ASSIGNMENT: Reproduce the full listing below unchanged, apart from the pictures.

PROVIDED MATERIAL:
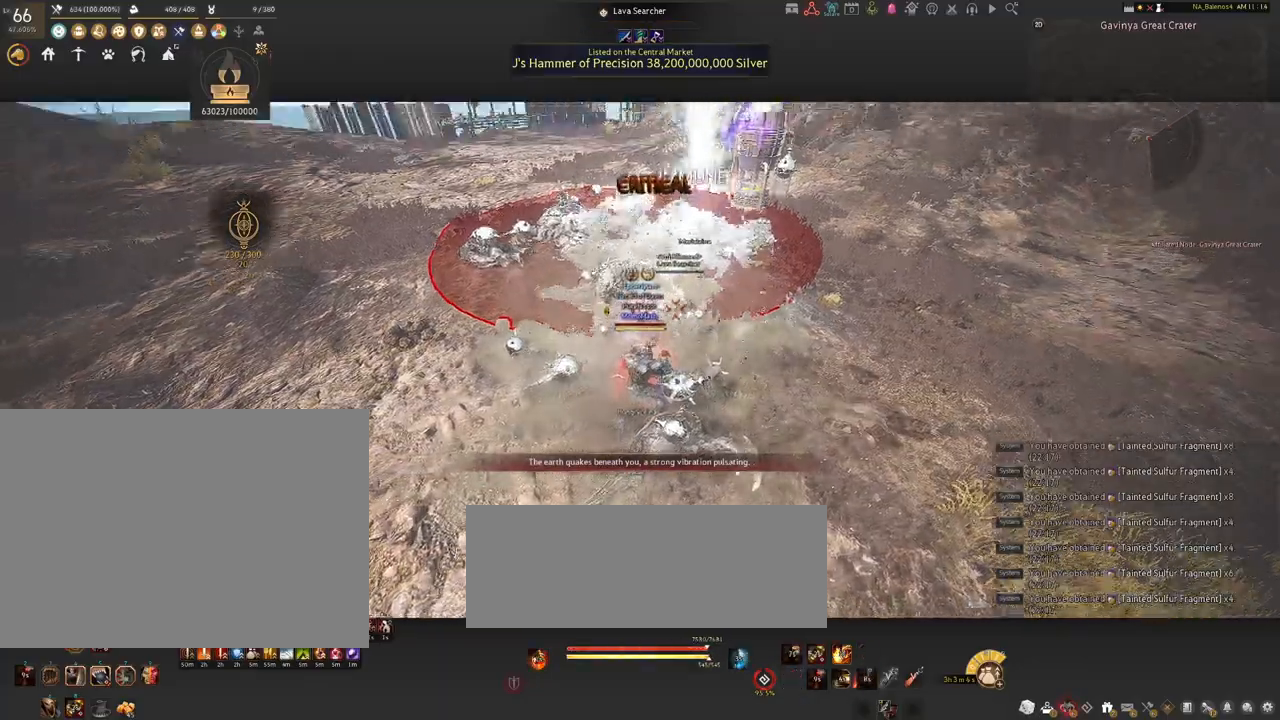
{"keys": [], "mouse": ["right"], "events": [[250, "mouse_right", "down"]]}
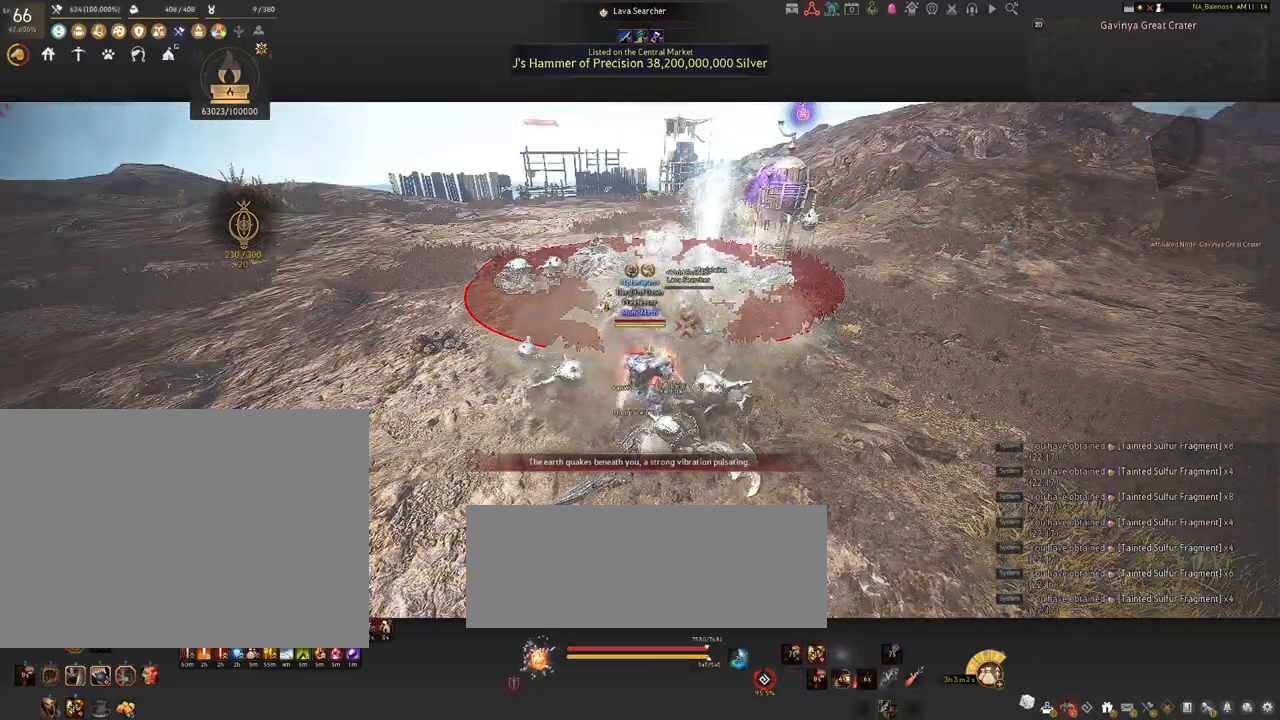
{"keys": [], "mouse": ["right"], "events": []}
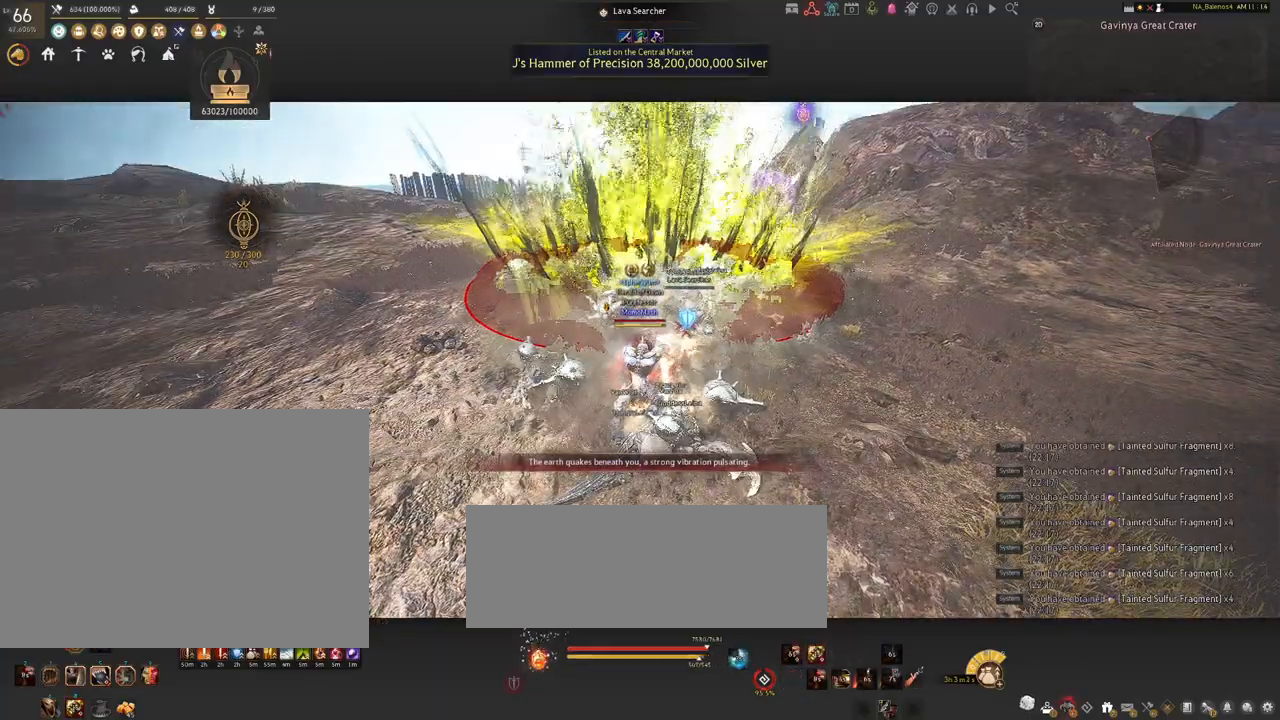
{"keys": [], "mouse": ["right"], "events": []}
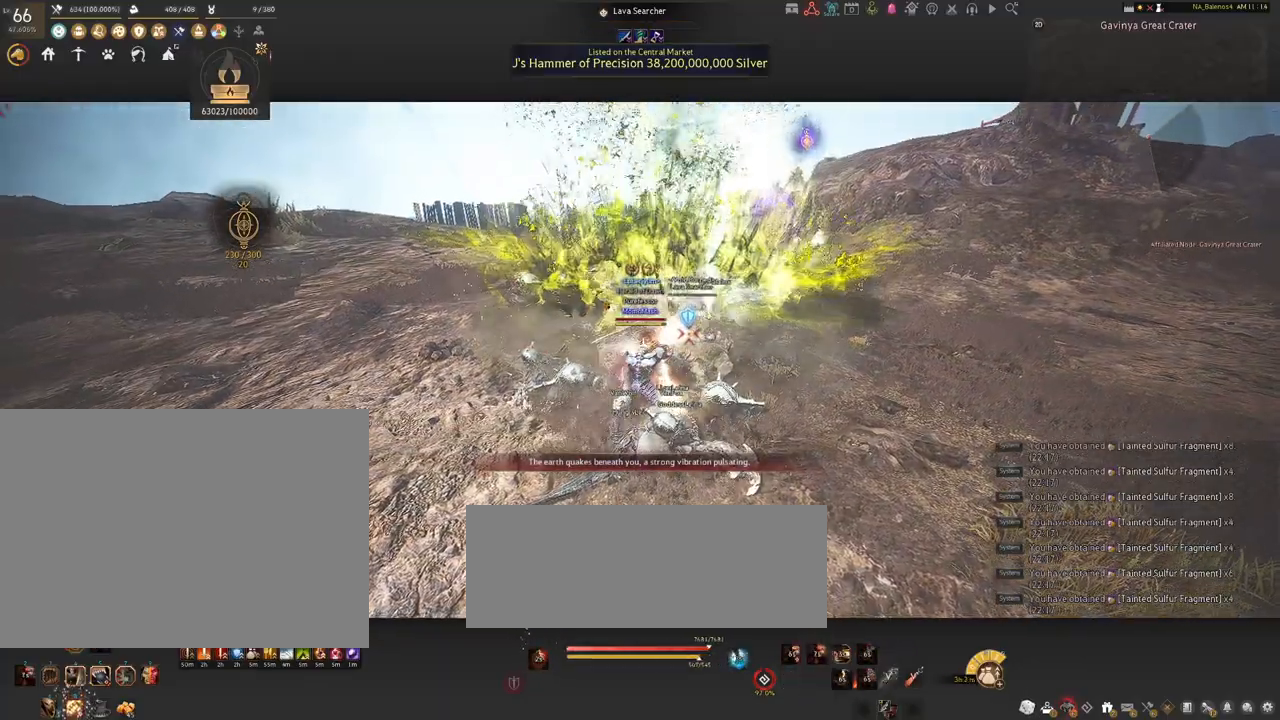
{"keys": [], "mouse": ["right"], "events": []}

WRITTEN SOLUTION:
{"keys": [], "mouse": ["right"], "events": [[250, "mouse_right", "down"]]}
{"keys": [], "mouse": ["right"], "events": []}
{"keys": [], "mouse": ["right"], "events": []}
{"keys": [], "mouse": ["right"], "events": []}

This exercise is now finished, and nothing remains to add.